§ What is being asked: Copy the listing from its beginning up to and including the line with "Legjobb online kaszinók", replacing "Frechen" with "Köln" and keeping everything else unchanged. Leave the pictures out.
--- Given data Enclosed Below ---
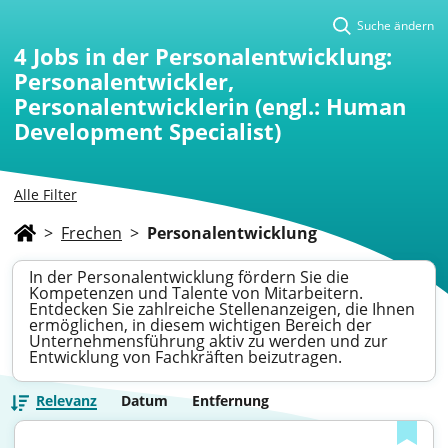
Suche ändern
4
Jobs in der Personalentwicklung:
Personalentwickler,
Personalentwicklerin (engl.: Human
Development Specialist)
Alle Filter
>
Frechen
>
Personalentwicklung
In der Personalentwicklung fördern Sie die
Kompetenzen und Talente von Mitarbeitern.
Entdecken Sie zahlreiche Stellenanzeigen, die Ihnen
ermöglichen, in diesem wichtigen Bereich der
Unternehmensführung aktiv zu werden und zur
Entwicklung von Fachkräften beizutragen.
Relevanz
Datum
Entfernung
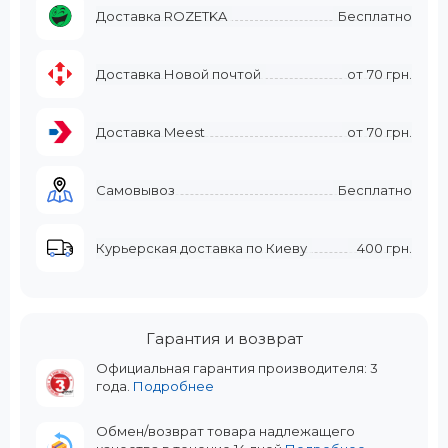
Доставка ROZETKA
Бесплатно
Доставка Новой почтой
от
70 грн.
Доставка Meest
от
70 грн.
Самовывоз
Бесплатно
Курьерская доставка по Киеву
400 грн.
Гарантия и возврат
Официальная гарантия производителя: 3
года.
Подробнее
Обмен/возврат товара надлежащего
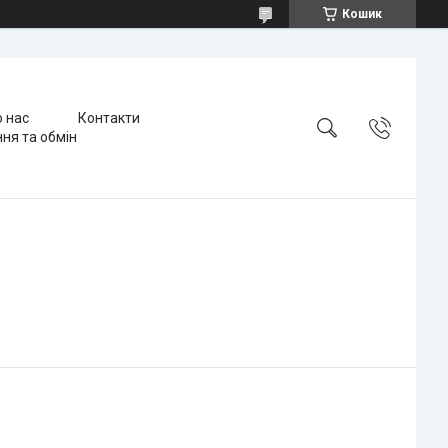
Кошик
 нас
Контакти
ня та обмін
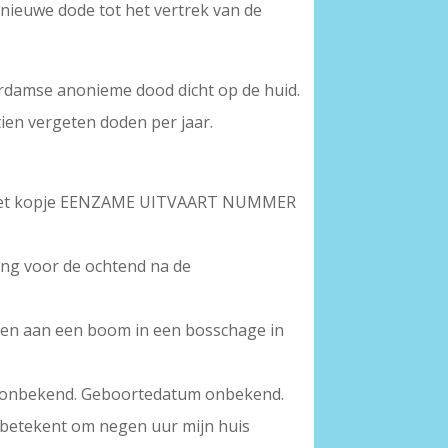
 nieuwe dode tot het vertrek van de
sterdamse anonieme dood dicht op de huid.
tien vergeten doden per jaar.
et kopje EENZAME UITVAART NUMMER
ng voor de ochtend na de
ngen aan een boom in een bosschage in
ur onbekend. Geboortedatum onbekend.
t betekent om negen uur mijn huis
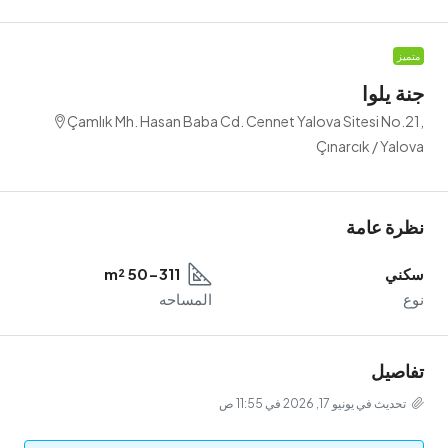
يلوا
Çamlık Mh. Hasan Baba Cd. Cennet Yalova Sitesi No
Çınarcık / Ya
ة عامة
ي
50-311 m²
المساحه
صيل
ث في يونيو 17, 2026 في 11:55 ص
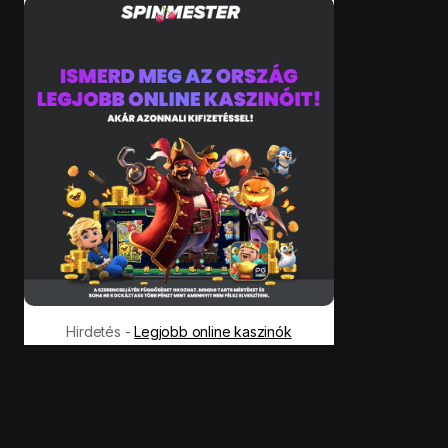
Hirdetés -
Legjobb online kaszinók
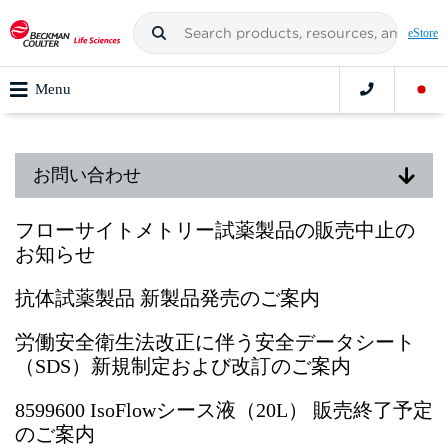
eStore
Menu
お問い合わせ
フローサイトメトリー試薬製品の販売中止の
お知らせ
抗体試薬製品 新製品発売のご案内
労働安全衛生法改正に伴う安全データシート
（SDS）新規制定および改訂のご案内
8599600 IsoFlowシース液（20L） 販売終了予定
のご案内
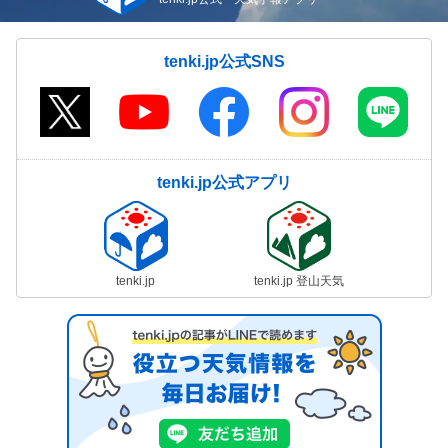
tenki.jp公式SNS
tenki.jp公式アプリ
tenki.jp
tenki.jp 登山天気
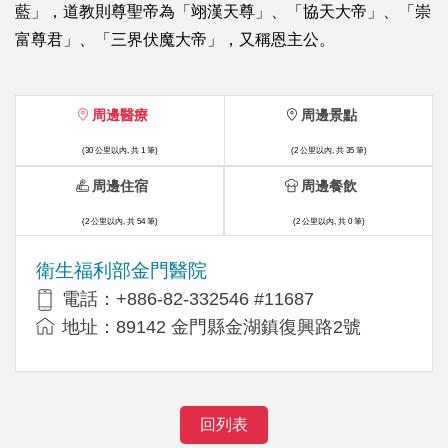
藍」，道教則尊聖帝為「翊漢天尊」、「協天大帝」、「崇
富尊君」、「三界伏魔大帝」，又稱恩主公。
周邊醫療
周邊景點
(30 公里以內, 共 1 筆)
(2 公里以內, 共 35 筆)
周邊住宿
周邊餐飲
(2 公里以內, 共 54 筆)
(2 公里以內, 共 0 筆)
衛生福利部金門醫院
電話：+886-82-332546 #11687
地址：89142 金門縣金湖鎮復興路2號
回列表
--- End of Enclosed Given data ---
§ Result for this exercise:
Suche ändern
4
Jobs in der Personalentwicklung:
Personalentwickler,
Personalentwicklerin (engl.: Human
Development Specialist)
Alle Filter
>
Köln
>
Personalentwicklung
In der Personalentwicklung fördern Sie die
Kompetenzen und Talente von Mitarbeitern.
Entdecken Sie zahlreiche Stellenanzeigen, die Ihnen
ermöglichen, in diesem wichtigen Bereich der
Unternehmensführung aktiv zu werden und zur
Entwicklung von Fachkräften beizutragen.
Relevanz
Datum
Entfernung
Доставка ROZETKA
Бесплатно
Доставка Новой почтой
от
70 грн.
Доставка Meest
от
70 грн.
Самовывоз
Бесплатно
Курьерская доставка по Киеву
400 грн.
Гарантия и возврат
Официальная гарантия производителя: 3
года.
Подробнее
Обмен/возврат товара надлежащего
Кошик
 нас
Контакти
ня та обмін
 nieuwe dode tot het vertrek van de
sterdamse anonieme dood dicht op de huid.
tien vergeten doden per jaar.
et kopje EENZAME UITVAART NUMMER
ng voor de ochtend na de
ngen aan een boom in een bosschage in
ur onbekend. Geboortedatum onbekend.
t betekent om negen uur mijn huis
يلوا
Çamlık Mh. Hasan Baba Cd. Cennet Yalova Sitesi No
Çınarcık / Ya
ة عامة
ي
50-311 m²
المساحه
صيل
ث في يونيو 17, 2026 في 11:55 ص
Hirdetés -
Legjobb online kaszinók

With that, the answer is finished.